Hacker News new | ask | show | jobs
by Steuard 3008 days ago
It's great to see some Usenet archives out there to partly make up for the disappointment of Google Groups. But I'm sad that this archive seems to be incomplete, even within its stated date range. Back in the day, I was active on rec.arts.books.tolkien and alt.fan.tolkien: in this archive, I can't find any trace of the massive "alt." hierarchy at all, and the list of files for the "rec." hierarchy doesn't include the Tolkien group. For that matter, the list includes rec.humor.funny and rec.humor.d and others, but apparently not rec.humor itself. (It really does make you appreciate just how substantial the effort of collecting a comprehensive Usenet archive would be.)

On another note, not that anyone here would be able to fix it, but this list would be a lot easier to search through if the item names didn't all begin with "Usenet newsgroups within", so you could jump to first letters in a meaningful way.

2 comments

It's my fault (not the IA), I thought I'd got all newsgroups but must have missed some. I just checked the main newsgroup list and it's incomplete, for some reason.

My plan though, is to dust off the old code, get a complete list of groups, get them, and then make it searchable.

Sorry about that, I didn't check. This was all done in 2013. Basically, I wanted to build a search engine but indexing the newsgroup posts (for header and text body search) would take too long. I abandoned it, then in 2016 I sent it to the IA.

So, I only just found out it's lacking a bunch of groups, 5 years on...

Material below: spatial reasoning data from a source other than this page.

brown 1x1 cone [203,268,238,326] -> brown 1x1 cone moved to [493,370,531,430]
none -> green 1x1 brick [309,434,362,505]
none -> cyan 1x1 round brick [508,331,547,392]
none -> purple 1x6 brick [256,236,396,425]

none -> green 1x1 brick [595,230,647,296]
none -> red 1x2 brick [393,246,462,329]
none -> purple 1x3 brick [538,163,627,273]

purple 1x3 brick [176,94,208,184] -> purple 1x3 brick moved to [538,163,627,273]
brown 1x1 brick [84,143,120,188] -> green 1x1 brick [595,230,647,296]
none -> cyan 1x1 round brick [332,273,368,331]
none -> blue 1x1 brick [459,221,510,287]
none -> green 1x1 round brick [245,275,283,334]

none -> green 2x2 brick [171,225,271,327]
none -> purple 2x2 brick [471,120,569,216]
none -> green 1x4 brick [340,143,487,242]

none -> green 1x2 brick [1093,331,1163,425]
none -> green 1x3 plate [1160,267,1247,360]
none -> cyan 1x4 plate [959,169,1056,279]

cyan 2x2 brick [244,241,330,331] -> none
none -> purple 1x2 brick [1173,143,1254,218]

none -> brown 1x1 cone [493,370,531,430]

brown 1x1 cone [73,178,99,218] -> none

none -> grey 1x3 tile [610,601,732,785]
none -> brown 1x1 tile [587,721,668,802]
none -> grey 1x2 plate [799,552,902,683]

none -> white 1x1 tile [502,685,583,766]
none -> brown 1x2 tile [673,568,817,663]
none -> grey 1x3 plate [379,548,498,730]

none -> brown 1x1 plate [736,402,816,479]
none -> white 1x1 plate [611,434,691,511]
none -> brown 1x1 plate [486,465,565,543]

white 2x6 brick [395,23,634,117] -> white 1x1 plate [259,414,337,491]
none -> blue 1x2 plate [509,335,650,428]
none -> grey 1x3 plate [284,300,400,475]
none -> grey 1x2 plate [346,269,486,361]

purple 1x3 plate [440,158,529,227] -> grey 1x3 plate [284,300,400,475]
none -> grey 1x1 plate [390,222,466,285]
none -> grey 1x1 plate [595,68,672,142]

This is much appreciated....:-) I should like to note that in the case of the comp.sys.amiga.* news groups, that these were first established Jan 8, 1991. The first posts in the mbox archive for comp.sys.amiga.programmer, however, are from May 31, 1994. It looks like the first three years might be missing, at least for this group. I haven't yet checked the other amiga groups yet.
No apologies necessary: creating the archive in the first place was awesome! Like I said, this just shows how massive and complex Usenet is (or maybe, was), and how it's not easy at all to create a comprehensive archive. It's far better to have some of it than none of it!
From what I can gather, I downloaded one tenth of Usenet - 11,000 groups. This means if I'd done all 110,000 groups it would have taken me about a year to download them, and an 8TB drive to store them (in 2013!). That wasn't really feasible...
It looks like the downloads are grouped by top level group.

So you can go to https://archive.org/download/gna-rec and see all archived groups that are in the rec hierarchy.

Right: As I said earlier, the list in this archive includes rec.humor.funny but not rec.arts.books.tolkien. (And I seem to recall that the alt.* hierarchy was a little less broadly propagated, which might possibly be related to why it wasn't included here.)
It looks like alt is missing, sadly.
There are also groups within an existing hierarchy missing. For example. rec.games.roguelike.development is there but rec.games.roguelike.nethack is missing.